How can US Supreme Court decisions be overturned?

No single entity - not the President, Senate, House of Representatives, state Governors, nor anyone else - has the power to overturn a US Supreme Court ruling. Supreme Court decisions cannot be nullified by other parts of government. However, if the Supreme Court strikes down a federal law, Congress can always modify the law until it is such that the Supreme Court does not consider it to violate the Constitution, then pass it again.

Supreme Court decisions can only be overturned in two ways:

Legitimate Methods
  1. The US Supreme Court reverses a decision on an earlier case by making a contradictory decision on a current case.
  2. Congress and the States can overturn a decision by amending the Constitution.

Illegitimate Methods (Passive Resistance)
  1. Sometimes the Executive Branch obstructs or fails to enforce a decision.
  2. Sometimes Congress rewrites legislation to bring it into compliance with constitutional guidelines.
  3. Sometimes Congress strips the Supreme Court of its appellate jurisdiction over certain types of cases to deprive them of the ability to overturn a law or policy.
  4. Sometimes states pass laws that clearly violate Supreme Court decisions, forcing someone with standing to challenge the new law's constitutionality. Meanwhile, the law can be enforced even if violates established civil rights. State legislatures do this with the hope of overturning, or slipping around, precedents set by earlier Courts.

Contributor's Example
Don burns the US Flag on the steps of a state capitol. The state arrests him because the state amended its own constitution to make this illegal. However, the US Supreme Court ruled that flag burning is protected speech, thereby making flag burning lawful under US law.

If the case is appealed to the US Supreme Court, it would rule that the state constitutional amendment violates the US Constitution (which is superior) and strike down the state amendment.
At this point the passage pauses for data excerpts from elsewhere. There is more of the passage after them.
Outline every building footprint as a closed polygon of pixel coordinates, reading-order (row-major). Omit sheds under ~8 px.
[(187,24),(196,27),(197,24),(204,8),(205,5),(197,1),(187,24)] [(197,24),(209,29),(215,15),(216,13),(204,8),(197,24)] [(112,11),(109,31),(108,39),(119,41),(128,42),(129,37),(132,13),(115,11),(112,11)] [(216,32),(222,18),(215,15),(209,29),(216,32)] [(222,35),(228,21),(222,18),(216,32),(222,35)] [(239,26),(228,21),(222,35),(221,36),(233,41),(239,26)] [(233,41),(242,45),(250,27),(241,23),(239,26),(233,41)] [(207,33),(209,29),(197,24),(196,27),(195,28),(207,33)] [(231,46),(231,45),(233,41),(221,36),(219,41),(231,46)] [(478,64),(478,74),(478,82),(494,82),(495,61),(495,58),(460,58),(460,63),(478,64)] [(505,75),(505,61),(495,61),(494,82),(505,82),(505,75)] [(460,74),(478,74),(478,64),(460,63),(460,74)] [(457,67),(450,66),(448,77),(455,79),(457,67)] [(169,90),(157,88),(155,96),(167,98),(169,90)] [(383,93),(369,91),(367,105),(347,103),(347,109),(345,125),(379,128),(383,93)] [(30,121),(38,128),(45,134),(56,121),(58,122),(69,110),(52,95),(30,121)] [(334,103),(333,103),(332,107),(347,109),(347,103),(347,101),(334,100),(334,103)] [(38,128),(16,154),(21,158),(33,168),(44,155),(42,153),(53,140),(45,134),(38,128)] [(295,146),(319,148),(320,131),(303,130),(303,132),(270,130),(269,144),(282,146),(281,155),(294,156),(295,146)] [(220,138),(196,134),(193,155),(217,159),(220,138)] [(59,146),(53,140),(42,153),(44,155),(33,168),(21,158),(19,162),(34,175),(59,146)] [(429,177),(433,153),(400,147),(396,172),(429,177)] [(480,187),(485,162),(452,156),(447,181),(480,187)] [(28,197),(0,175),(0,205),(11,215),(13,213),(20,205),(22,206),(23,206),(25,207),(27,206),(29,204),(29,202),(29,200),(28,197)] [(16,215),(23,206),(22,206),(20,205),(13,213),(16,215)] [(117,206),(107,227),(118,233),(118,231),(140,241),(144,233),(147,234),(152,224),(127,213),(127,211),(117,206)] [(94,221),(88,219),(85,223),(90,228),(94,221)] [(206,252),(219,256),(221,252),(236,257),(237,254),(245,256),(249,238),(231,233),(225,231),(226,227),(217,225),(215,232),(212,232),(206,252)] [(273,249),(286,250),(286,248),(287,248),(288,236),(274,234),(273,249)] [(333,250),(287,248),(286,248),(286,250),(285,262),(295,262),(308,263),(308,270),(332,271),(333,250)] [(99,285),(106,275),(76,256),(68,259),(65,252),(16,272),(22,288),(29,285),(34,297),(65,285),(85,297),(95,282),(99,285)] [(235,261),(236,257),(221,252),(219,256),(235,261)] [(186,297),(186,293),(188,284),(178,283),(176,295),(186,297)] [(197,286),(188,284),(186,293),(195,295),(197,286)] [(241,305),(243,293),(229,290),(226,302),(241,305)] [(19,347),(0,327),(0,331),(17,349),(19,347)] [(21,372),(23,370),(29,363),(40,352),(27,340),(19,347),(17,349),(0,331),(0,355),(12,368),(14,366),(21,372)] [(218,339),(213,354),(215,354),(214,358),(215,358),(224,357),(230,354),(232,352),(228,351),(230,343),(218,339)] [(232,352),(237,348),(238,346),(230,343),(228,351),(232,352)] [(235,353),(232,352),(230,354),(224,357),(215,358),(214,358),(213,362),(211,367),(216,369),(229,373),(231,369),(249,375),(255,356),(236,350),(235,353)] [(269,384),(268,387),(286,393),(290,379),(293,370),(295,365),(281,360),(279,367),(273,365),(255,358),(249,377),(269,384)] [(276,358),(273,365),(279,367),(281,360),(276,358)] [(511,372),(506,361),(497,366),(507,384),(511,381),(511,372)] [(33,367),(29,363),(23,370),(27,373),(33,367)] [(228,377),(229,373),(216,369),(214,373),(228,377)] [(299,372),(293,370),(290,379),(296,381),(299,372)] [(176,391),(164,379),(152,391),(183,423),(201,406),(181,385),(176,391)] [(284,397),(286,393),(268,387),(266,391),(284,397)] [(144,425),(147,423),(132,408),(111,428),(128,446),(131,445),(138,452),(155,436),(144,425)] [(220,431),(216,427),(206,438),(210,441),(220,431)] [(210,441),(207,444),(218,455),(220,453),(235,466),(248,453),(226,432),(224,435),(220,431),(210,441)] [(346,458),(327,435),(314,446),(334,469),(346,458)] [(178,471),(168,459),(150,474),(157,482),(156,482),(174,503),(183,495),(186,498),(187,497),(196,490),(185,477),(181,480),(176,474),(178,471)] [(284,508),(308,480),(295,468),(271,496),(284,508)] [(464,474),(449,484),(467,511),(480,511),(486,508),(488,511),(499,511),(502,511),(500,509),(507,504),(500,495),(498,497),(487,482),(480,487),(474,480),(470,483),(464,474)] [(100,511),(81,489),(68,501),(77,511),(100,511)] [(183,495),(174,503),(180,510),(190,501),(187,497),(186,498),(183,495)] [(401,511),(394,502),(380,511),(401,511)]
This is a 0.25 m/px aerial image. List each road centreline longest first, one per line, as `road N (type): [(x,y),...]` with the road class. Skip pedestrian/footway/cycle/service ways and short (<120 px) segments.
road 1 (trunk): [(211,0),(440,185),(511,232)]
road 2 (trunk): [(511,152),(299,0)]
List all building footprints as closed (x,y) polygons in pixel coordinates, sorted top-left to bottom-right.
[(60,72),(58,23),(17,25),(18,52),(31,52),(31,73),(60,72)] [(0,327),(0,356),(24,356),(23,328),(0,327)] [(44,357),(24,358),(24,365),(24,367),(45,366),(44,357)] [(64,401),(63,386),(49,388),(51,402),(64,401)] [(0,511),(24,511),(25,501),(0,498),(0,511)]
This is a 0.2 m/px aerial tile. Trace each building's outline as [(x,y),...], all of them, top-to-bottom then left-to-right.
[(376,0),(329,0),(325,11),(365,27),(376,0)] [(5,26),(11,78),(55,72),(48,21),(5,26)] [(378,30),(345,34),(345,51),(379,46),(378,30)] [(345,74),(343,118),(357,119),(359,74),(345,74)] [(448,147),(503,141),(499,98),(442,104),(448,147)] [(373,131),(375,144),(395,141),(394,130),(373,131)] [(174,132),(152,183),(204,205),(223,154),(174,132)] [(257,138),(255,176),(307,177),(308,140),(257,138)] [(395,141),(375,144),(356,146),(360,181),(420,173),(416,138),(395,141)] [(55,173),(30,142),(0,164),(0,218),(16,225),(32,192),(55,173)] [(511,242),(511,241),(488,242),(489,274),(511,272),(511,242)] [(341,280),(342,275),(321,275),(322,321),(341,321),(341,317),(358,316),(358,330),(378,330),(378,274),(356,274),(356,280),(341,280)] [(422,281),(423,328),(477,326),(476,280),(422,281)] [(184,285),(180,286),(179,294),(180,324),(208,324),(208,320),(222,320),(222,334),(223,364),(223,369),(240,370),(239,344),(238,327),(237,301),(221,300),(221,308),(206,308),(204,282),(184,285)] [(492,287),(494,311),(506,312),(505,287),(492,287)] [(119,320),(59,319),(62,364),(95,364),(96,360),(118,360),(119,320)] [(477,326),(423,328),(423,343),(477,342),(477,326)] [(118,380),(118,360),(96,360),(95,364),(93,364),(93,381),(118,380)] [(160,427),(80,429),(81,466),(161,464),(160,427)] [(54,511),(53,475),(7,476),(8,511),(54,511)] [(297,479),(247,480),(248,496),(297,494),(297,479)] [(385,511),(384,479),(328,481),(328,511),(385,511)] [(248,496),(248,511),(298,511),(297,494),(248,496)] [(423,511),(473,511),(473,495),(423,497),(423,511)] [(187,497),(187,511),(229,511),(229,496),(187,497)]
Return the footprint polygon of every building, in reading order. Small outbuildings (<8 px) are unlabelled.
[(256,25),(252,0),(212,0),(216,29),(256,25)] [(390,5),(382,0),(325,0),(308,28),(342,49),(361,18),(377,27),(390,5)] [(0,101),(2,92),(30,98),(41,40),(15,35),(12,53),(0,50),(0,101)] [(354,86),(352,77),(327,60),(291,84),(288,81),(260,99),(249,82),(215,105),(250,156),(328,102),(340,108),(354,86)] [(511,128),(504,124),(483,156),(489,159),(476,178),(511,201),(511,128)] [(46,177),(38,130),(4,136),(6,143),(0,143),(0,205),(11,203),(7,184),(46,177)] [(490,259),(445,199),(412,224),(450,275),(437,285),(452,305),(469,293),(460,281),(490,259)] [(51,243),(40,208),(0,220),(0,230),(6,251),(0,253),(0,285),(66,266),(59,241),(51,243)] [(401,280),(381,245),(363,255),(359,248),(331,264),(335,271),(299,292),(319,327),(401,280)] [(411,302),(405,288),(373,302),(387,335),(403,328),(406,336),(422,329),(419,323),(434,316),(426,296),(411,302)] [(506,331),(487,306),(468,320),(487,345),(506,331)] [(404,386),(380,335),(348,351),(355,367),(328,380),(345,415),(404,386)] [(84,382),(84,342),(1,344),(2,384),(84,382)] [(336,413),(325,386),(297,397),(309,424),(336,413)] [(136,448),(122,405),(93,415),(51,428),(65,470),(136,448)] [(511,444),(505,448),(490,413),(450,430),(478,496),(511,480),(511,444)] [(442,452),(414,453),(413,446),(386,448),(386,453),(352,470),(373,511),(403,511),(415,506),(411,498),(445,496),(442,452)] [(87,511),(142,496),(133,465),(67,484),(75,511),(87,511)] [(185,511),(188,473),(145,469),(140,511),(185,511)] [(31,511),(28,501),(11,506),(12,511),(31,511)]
The state then writes a law that Don has to buy a permit to burn the flag in any form of protest. The US Supreme Court might uphold that law (if challenged) as long as it fulfills a legitimate government purpose, but does not: 1) discriminate in who the permits are issued to, or 2) make the cost or time involved in issuance of the permit unbearable. Sometimes such laws are deemed unconstitutional, and sometimes not.